About Baikonur Kinesis/Lambda logging

Baikonur Kinesis/Lambda logging requirements

Baikonur Kinesis/Lambda logging can be defined as anything using Kinesis Data Streams with one or more of the following Baikonur OSS Lambda Modules:

These modules have the following common schema requirements:

  • All data must be JSON objects

  • All data must include the following keys (key names are customizable for each Lambda module):

    • log_type: Log type identifier
    • log_id: Any unique identifier (e.g. uuid.uuid4())
    • time: Any timestamp supported by dateutil.parser.parse

Common schema requirements are derived from following needs:

  1. Easier parsing

  2. Interoperability between different Lambda modules

    • Different modules can be attached to a single Kinesis Data Stream and work on same data as long as data are JSON-objects and common schema requirements are met.
  3. Ability to create behaviour based on keys in common schema

    • One of the most important features is ability to apply whitelist on log_type field to, for instance, ignore logs other than those specified.

log_id and time keys are required by terraform-aws-lambda-kinesis-to-s3 (to ensure unique filenames) and terraform-aws-lambda-kinesis-to-es (for creating daily index names). Additionally, these fields are useful when troubleshooting.

Nevertheless amazon-kinesis-utils module name and default field names in description above, usage of this module and Lambda modules listed above are not limited to logging. As log as common schema requirements are met,

amazon-kinesis-utils submodules with specifics

This module was originally created for Baikonur OSS Lambda modules for logging with Kinesis. However, baikonur_logging module is the only submodule of amazon-kinesis-utils module that includes implications specific to Lambda modules above and their prerequisites. Other submodules are made to be universal.

baikonur_logging submodule specifics

Functions in baikonur_logging module submodule are provided to work with data structure called log_dict.

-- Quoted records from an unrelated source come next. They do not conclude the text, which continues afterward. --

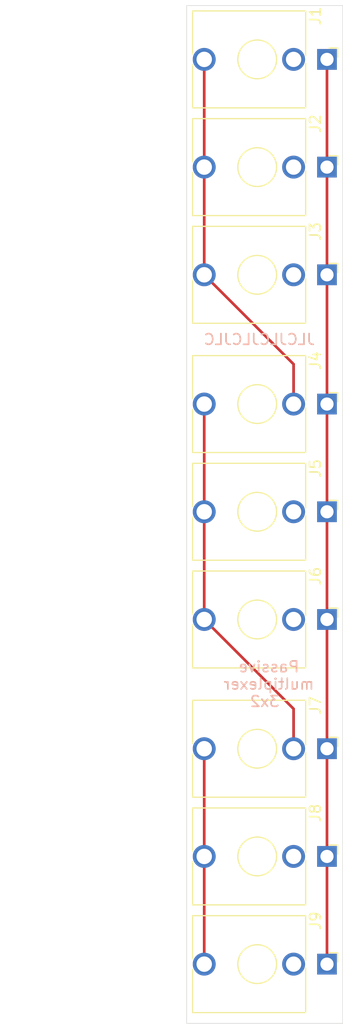
<source format=kicad_pcb>
(kicad_pcb (version 20211014) (generator pcbnew)

  (general
    (thickness 1.6)
  )

  (paper "A4")
  (layers
    (0 "F.Cu" signal)
    (31 "B.Cu" signal)
    (32 "B.Adhes" user "B.Adhesive")
    (33 "F.Adhes" user "F.Adhesive")
    (34 "B.Paste" user)
    (35 "F.Paste" user)
    (36 "B.SilkS" user "B.Silkscreen")
    (37 "F.SilkS" user "F.Silkscreen")
    (38 "B.Mask" user)
    (39 "F.Mask" user)
    (40 "Dwgs.User" user "User.Drawings")
    (41 "Cmts.User" user "User.Comments")
    (42 "Eco1.User" user "User.Eco1")
    (43 "Eco2.User" user "User.Eco2")
    (44 "Edge.Cuts" user)
    (45 "Margin" user)
    (46 "B.CrtYd" user "B.Courtyard")
    (47 "F.CrtYd" user "F.Courtyard")
    (48 "B.Fab" user)
    (49 "F.Fab" user)
    (50 "User.1" user)
    (51 "User.2" user)
    (52 "User.3" user)
    (53 "User.4" user)
    (54 "User.5" user)
    (55 "User.6" user)
    (56 "User.7" user)
    (57 "User.8" user)
    (58 "User.9" user)
  )

  (setup
    (stackup
      (layer "F.SilkS" (type "Top Silk Screen") (color "White"))
      (layer "F.Paste" (type "Top Solder Paste"))
      (layer "F.Mask" (type "Top Solder Mask") (color "Black") (thickness 0.01))
      (layer "F.Cu" (type "copper") (thickness 0.035))
      (layer "dielectric 1" (type "core") (thickness 1.51) (material "FR4") (epsilon_r 4.5) (loss_tangent 0.02))
      (layer "B.Cu" (type "copper") (thickness 0.035))
      (layer "B.Mask" (type "Bottom Solder Mask") (color "Black") (thickness 0.01))
      (layer "B.Paste" (type "Bottom Solder Paste"))
      (layer "B.SilkS" (type "Bottom Silk Screen") (color "White"))
      (copper_finish "None")
      (dielectric_constraints no)
    )
    (pad_to_mask_clearance 0)
    (pcbplotparams
      (layerselection 0x00010fc_ffffffff)
      (disableapertmacros false)
      (usegerberextensions true)
      (usegerberattributes false)
      (usegerberadvancedattributes false)
      (creategerberjobfile false)
      (svguseinch false)
      (svgprecision 6)
      (excludeedgelayer false)
      (plotframeref false)
      (viasonmask false)
      (mode 1)
      (useauxorigin false)
      (hpglpennumber 1)
      (hpglpenspeed 20)
      (hpglpendiameter 15.000000)
      (dxfpolygonmode true)
      (dxfimperialunits true)
      (dxfusepcbnewfont true)
      (psnegative false)
      (psa4output false)
      (plotreference true)
      (plotvalue false)
      (plotinvisibletext false)
      (sketchpadsonfab false)
      (subtractmaskfromsilk true)
      (outputformat 1)
      (mirror false)
      (drillshape 0)
      (scaleselection 1)
      (outputdirectory "gerber/")
    )
  )

  (net 0 "")
  (net 1 "unconnected-(J1-PadTN)")
  (net 2 "GND")
  (net 3 "Net-(J4-PadTN)")
  (net 4 "unconnected-(J2-PadTN)")
  (net 5 "unconnected-(J3-PadTN)")
  (net 6 "Net-(J4-PadT)")
  (net 7 "unconnected-(J5-PadTN)")
  (net 8 "unconnected-(J6-PadTN)")
  (net 9 "Net-(J7-PadT)")
  (net 10 "unconnected-(J8-PadTN)")
  (net 11 "unconnected-(J9-PadTN)")

  (footprint "Connector_Audio:Jack_3.5mm_QingPu_WQP-PJ398SM_Vertical_CircularHoles" (layer "F.Cu") (at 65.78 94 -90))

  (footprint "Connector_Audio:Jack_3.5mm_QingPu_WQP-PJ398SM_Vertical_CircularHoles" (layer "F.Cu") (at 65.78 74 -90))

  (footprint "Connector_Audio:Jack_3.5mm_QingPu_WQP-PJ398SM_Vertical_CircularHoles" (layer "F.Cu") (at 65.78 126 -90))

  (footprint "Connector_Audio:Jack_3.5mm_QingPu_WQP-PJ398SM_Vertical_CircularHoles" (layer "F.Cu") (at 65.78 84 -90))

  (footprint "Connector_Audio:Jack_3.5mm_QingPu_WQP-PJ398SM_Vertical_CircularHoles" (layer "F.Cu") (at 65.78 106 -90))

  (footprint "Connector_Audio:Jack_3.5mm_QingPu_WQP-PJ398SM_Vertical_CircularHoles" (layer "F.Cu") (at 65.78 62 -90))

  (footprint "Connector_Audio:Jack_3.5mm_QingPu_WQP-PJ398SM_Vertical_CircularHoles" (layer "F.Cu") (at 65.78 42 -90))

  (footprint "Connector_Audio:Jack_3.5mm_QingPu_WQP-PJ398SM_Vertical_CircularHoles" (layer "F.Cu") (at 65.78 116 -90))

  (footprint "Connector_Audio:Jack_3.5mm_QingPu_WQP-PJ398SM_Vertical_CircularHoles" (layer "F.Cu") (at 65.78 52 -90))

  (gr_line (start 52.75 37) (end 67.25 37) (layer "Edge.Cuts") (width 0.05) (tstamp 06b57733-f545-49fc-900f-f90ae9b9047c))
  (gr_line (start 67.25 37) (end 67.25 131.5) (layer "Edge.Cuts") (width 0.05) (tstamp 95ef5708-8f43-434f-b139-406a942bfd2d))
  (gr_line (start 52.75 131.5) (end 67.25 131.5) (layer "Edge.Cuts") (width 0.05) (tstamp e6895e8a-5ece-467c-8fb7-c33570f39e0f))
  (gr_line (start 52.75 37) (end 52.75 131.5) (layer "Edge.Cuts") (width 0.05) (tstamp f7925461-00b9-45fa-8499-f4088f9215ce))
  (gr_text "JLCJLCJLCJLC\n" (at 59.5 68) (layer "B.SilkS") (tstamp adb1a1bc-72f2-4b9c-933d-329680c5ef9e)
    (effects (font (size 1 1) (thickness 0.15)) (justify mirror))
  )
  (gr_text "Passive \nmultiplexer \n3x2" (at 60 100) (layer "B.SilkS") (tstamp c2dfc684-04bc-4285-aa91-13554d826f1e)
    (effects (font (size 1 1) (thickness 0.15)) (justify mirror))
  )
  (dimension (type aligned) (layer "Dwgs.User") (tstamp ffa51267-ebe6-4cc5-a146-e4555f26d8cf)
    (pts (xy 52.75 131.5) (xy 52.75 36.560489))
    (height -11.25)
    (gr_text "94.9395 mm" (at 40.35 84.030245 90) (layer "Dwgs.User") (tstamp ffa51267-ebe6-4cc5-a146-e4555f26d8cf)
      (effects (font (size 1 1) (thickness 0.15)))
    )
    (format (units 3) (units_format 1) (precision 4))
    (style (thickness 0.15) (arrow_length 1.27) (text_position_mode 0) (extension_height 0.58642) (extension_offset 0.5) keep_text_aligned)
  )

  (segment (start 65.78 42) (end 65.78 126) (width 0.25) (layer "F.Cu") (net 2) (tstamp b6d3d3cc-1e56-423c-9b22-68d841d5cd4e))
  (segment (start 62.68 70.3) (end 54.38 62) (width 0.25) (layer "F.Cu") (net 3) (tstamp 212e52b2-9c83-412d-94d8-a5194a1c19d5))
  (segment (start 62.68 74) (end 62.68 70.3) (width 0.25) (layer "F.Cu") (net 3) (tstamp 4805ae78-5882-4e92-ba3d-8e4c70d0927e))
  (segment (start 54.38 52) (end 54.38 62) (width 0.25) (layer "F.Cu") (net 3) (tstamp 4ba31214-2887-4bb9-bf38-cef6dcd102cf))
  (segment (start 54.38 42) (end 54.38 52) (width 0.25) (layer "F.Cu") (net 3) (tstamp bdfef1c2-7707-4791-b1b7-5ec0aa344083))
  (segment (start 62.68 106) (end 62.68 102.3) (width 0.25) (layer "F.Cu") (net 6) (tstamp 5f526a91-3295-491a-806c-98f921ba8308))
  (segment (start 62.68 102.3) (end 54.38 94) (width 0.25) (layer "F.Cu") (net 6) (tstamp 7d4ef434-bb35-4ff7-a871-9fb9971ea459))
  (segment (start 54.38 94) (end 54.38 74) (width 0.25) (layer "F.Cu") (net 6) (tstamp 7e80dd9d-89c4-4796-824d-d1bc4381ac26))
  (segment (start 54.38 126) (end 54.38 106) (width 0.25) (layer "F.Cu") (net 9) (tstamp c7abb362-afa0-4756-9921-caff579f1126))

)

</source>
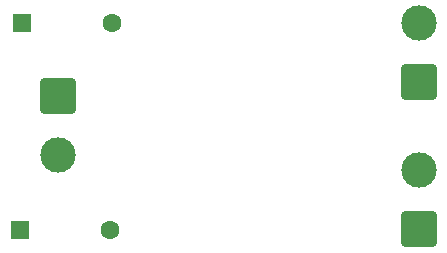
<source format=gbr>
%TF.GenerationSoftware,KiCad,Pcbnew,9.0.5*%
%TF.CreationDate,2025-11-27T16:43:58-05:00*%
%TF.ProjectId,dual_power_supply,6475616c-5f70-46f7-9765-725f73757070,rev?*%
%TF.SameCoordinates,Original*%
%TF.FileFunction,Soldermask,Bot*%
%TF.FilePolarity,Negative*%
%FSLAX46Y46*%
G04 Gerber Fmt 4.6, Leading zero omitted, Abs format (unit mm)*
G04 Created by KiCad (PCBNEW 9.0.5) date 2025-11-27 16:43:58*
%MOMM*%
%LPD*%
G01*
G04 APERTURE LIST*
G04 Aperture macros list*
%AMRoundRect*
0 Rectangle with rounded corners*
0 $1 Rounding radius*
0 $2 $3 $4 $5 $6 $7 $8 $9 X,Y pos of 4 corners*
0 Add a 4 corners polygon primitive as box body*
4,1,4,$2,$3,$4,$5,$6,$7,$8,$9,$2,$3,0*
0 Add four circle primitives for the rounded corners*
1,1,$1+$1,$2,$3*
1,1,$1+$1,$4,$5*
1,1,$1+$1,$6,$7*
1,1,$1+$1,$8,$9*
0 Add four rect primitives between the rounded corners*
20,1,$1+$1,$2,$3,$4,$5,0*
20,1,$1+$1,$4,$5,$6,$7,0*
20,1,$1+$1,$6,$7,$8,$9,0*
20,1,$1+$1,$8,$9,$2,$3,0*%
G04 Aperture macros list end*
%ADD10RoundRect,0.249999X1.250001X-1.250001X1.250001X1.250001X-1.250001X1.250001X-1.250001X-1.250001X0*%
%ADD11C,3.000000*%
%ADD12RoundRect,0.250000X-0.550000X-0.550000X0.550000X-0.550000X0.550000X0.550000X-0.550000X0.550000X0*%
%ADD13C,1.600000*%
%ADD14RoundRect,0.249999X-1.250001X1.250001X-1.250001X-1.250001X1.250001X-1.250001X1.250001X1.250001X0*%
G04 APERTURE END LIST*
D10*
%TO.C,J3*%
X142494000Y-100758000D03*
D11*
X142494000Y-95758000D03*
%TD*%
D12*
%TO.C,SW2*%
X108712000Y-100838000D03*
D13*
X116332000Y-100838000D03*
%TD*%
D10*
%TO.C,J2*%
X142494000Y-88312000D03*
D11*
X142494000Y-83312000D03*
%TD*%
D12*
%TO.C,SW1*%
X108850000Y-83324500D03*
D13*
X116470000Y-83324500D03*
%TD*%
D14*
%TO.C,J1*%
X111888500Y-89448000D03*
D11*
X111888500Y-94448000D03*
%TD*%
M02*

</source>
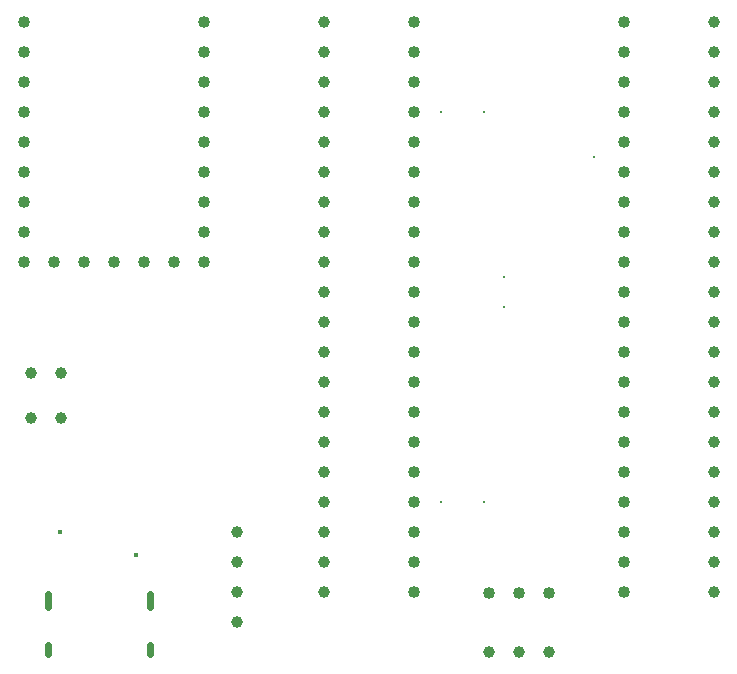
<source format=gbr>
%TF.GenerationSoftware,KiCad,Pcbnew,9.0.6*%
%TF.CreationDate,2025-11-14T19:53:10-08:00*%
%TF.ProjectId,SD-WSPICODB,53442d57-5350-4494-934f-44422e6b6963,R1.0*%
%TF.SameCoordinates,Original*%
%TF.FileFunction,Plated,1,2,PTH,Mixed*%
%TF.FilePolarity,Positive*%
%FSLAX46Y46*%
G04 Gerber Fmt 4.6, Leading zero omitted, Abs format (unit mm)*
G04 Created by KiCad (PCBNEW 9.0.6) date 2025-11-14 19:53:10*
%MOMM*%
%LPD*%
G01*
G04 APERTURE LIST*
%TA.AperFunction,ViaDrill*%
%ADD10C,0.300000*%
%TD*%
%TA.AperFunction,ViaDrill*%
%ADD11C,0.381000*%
%TD*%
G04 aperture for slot hole*
%TA.AperFunction,ComponentDrill*%
%ADD12C,0.600000*%
%TD*%
%TA.AperFunction,ComponentDrill*%
%ADD13C,1.000000*%
%TD*%
%TA.AperFunction,ComponentDrill*%
%ADD14C,1.020000*%
%TD*%
G04 APERTURE END LIST*
D10*
X106426000Y-58420000D03*
X106426000Y-91440000D03*
X110109000Y-58420000D03*
X110109000Y-91440000D03*
X111760000Y-72390000D03*
X111760000Y-74930000D03*
X119380000Y-62230000D03*
D11*
X74168000Y-93980000D03*
X80640000Y-95900000D03*
D12*
%TO.C,J5*%
X73155000Y-100310000D02*
X73155000Y-99210000D01*
X73155000Y-104340000D02*
X73155000Y-103540000D01*
X81795000Y-100310000D02*
X81795000Y-99210000D01*
X81795000Y-104340000D02*
X81795000Y-103540000D01*
D13*
%TO.C,J4*%
X71750000Y-80530000D03*
%TO.C,J6*%
X71750000Y-84300000D03*
%TO.C,J4*%
X74290000Y-80530000D03*
%TO.C,J6*%
X74290000Y-84300000D03*
%TO.C,J2*%
X89154000Y-93980000D03*
X89154000Y-96520001D03*
X89154000Y-99060000D03*
X89154000Y-101600000D03*
%TO.C,J1*%
X96520000Y-50800000D03*
X96520000Y-53340000D03*
X96520000Y-55880000D03*
X96520000Y-58420000D03*
X96520000Y-60960000D03*
X96520000Y-63500000D03*
X96520000Y-66040000D03*
X96520000Y-68580000D03*
X96520000Y-71120000D03*
X96520000Y-73660000D03*
X96520000Y-76200000D03*
X96520000Y-78740000D03*
X96520000Y-81280000D03*
X96520000Y-83820000D03*
X96520000Y-86360000D03*
X96520000Y-88900000D03*
X96520000Y-91440000D03*
X96520000Y-93980000D03*
X96520000Y-96520000D03*
X96520000Y-99060000D03*
%TO.C,J3*%
X110490000Y-104140000D03*
X113030000Y-104140000D03*
X115569999Y-104140000D03*
%TO.C,J8*%
X129540000Y-50800000D03*
X129540000Y-53340000D03*
X129540000Y-55880000D03*
X129540000Y-58420000D03*
X129540000Y-60960000D03*
X129540000Y-63500000D03*
X129540000Y-66040000D03*
X129540000Y-68580000D03*
X129540000Y-71120000D03*
X129540000Y-73660000D03*
X129540000Y-76200000D03*
X129540000Y-78740000D03*
X129540000Y-81280000D03*
X129540000Y-83820000D03*
X129540000Y-86360000D03*
X129540000Y-88900000D03*
X129540000Y-91440000D03*
X129540000Y-93980000D03*
X129540000Y-96520000D03*
X129540000Y-99060000D03*
D14*
%TO.C,U2*%
X71120000Y-50800000D03*
X71120000Y-53340000D03*
X71120000Y-55880000D03*
X71120000Y-58420000D03*
X71120000Y-60960000D03*
X71120000Y-63500000D03*
X71120000Y-66040000D03*
X71120000Y-68580000D03*
X71120000Y-71120000D03*
X73660000Y-71120000D03*
X76200000Y-71120000D03*
X78740000Y-71120001D03*
X81280000Y-71119999D03*
X83820000Y-71120000D03*
X86360000Y-50800000D03*
X86360000Y-53340000D03*
X86360000Y-55880000D03*
X86360000Y-58420000D03*
X86360000Y-60960000D03*
X86360000Y-63500000D03*
X86360000Y-66040000D03*
X86360000Y-68580000D03*
X86360000Y-71120000D03*
%TO.C,U1*%
X104140000Y-50800000D03*
X104140000Y-53340000D03*
X104140000Y-55880000D03*
X104140000Y-58420000D03*
X104140000Y-60960000D03*
X104140000Y-63500000D03*
X104140000Y-66040000D03*
X104140000Y-68580000D03*
X104140000Y-71120000D03*
X104140000Y-73660000D03*
X104140000Y-76200000D03*
X104140000Y-78740000D03*
X104140000Y-81280000D03*
X104140000Y-83820000D03*
X104140000Y-86360000D03*
X104140000Y-88900000D03*
X104140000Y-91440000D03*
X104140000Y-93980000D03*
X104140000Y-96520000D03*
X104140000Y-99060000D03*
X110494000Y-99100000D03*
X113034000Y-99100000D03*
X115574000Y-99100000D03*
X121920000Y-50800000D03*
X121920000Y-53340000D03*
X121920000Y-55880000D03*
X121920000Y-58420000D03*
X121920000Y-60960000D03*
X121920000Y-63500000D03*
X121920000Y-66040000D03*
X121920000Y-68580000D03*
X121920000Y-71120000D03*
X121920000Y-73660000D03*
X121920000Y-76200000D03*
X121920000Y-78740000D03*
X121920000Y-81280000D03*
X121920000Y-83820000D03*
X121920000Y-86360000D03*
X121920000Y-88900000D03*
X121920000Y-91440000D03*
X121920000Y-93980000D03*
X121920000Y-96520000D03*
X121920000Y-99060000D03*
M02*

</source>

log_dict structure is as following:

>>> import datetime
>>> import uuid
>>> from kinesis_logging_utils import baikonur_logging
>>> log_dict = dict()
>>> baikonur_logging.append_to_log_dict(log_dict, log_type='test', log_data={'a':'b'}, log_timestamp=datetime.datetime.now().isoformat(), log_id=str(uuid.uuid4()))
>>> log_dict
{'test': {'records': [{'a': 'b'}], 'first_timestamp': datetime.datetime(2020, 3, 1, 4, 55, 24, 966601), 'first_id': '4604dea6-5439-427a-bb41-c2f4807f3b72'}

This data structure allows us to iterate on log_type and retrieve all logs for a log_type.

first_timestamp and first_id are mainly used to generate timestamped, unique filenames when saving logs to S3.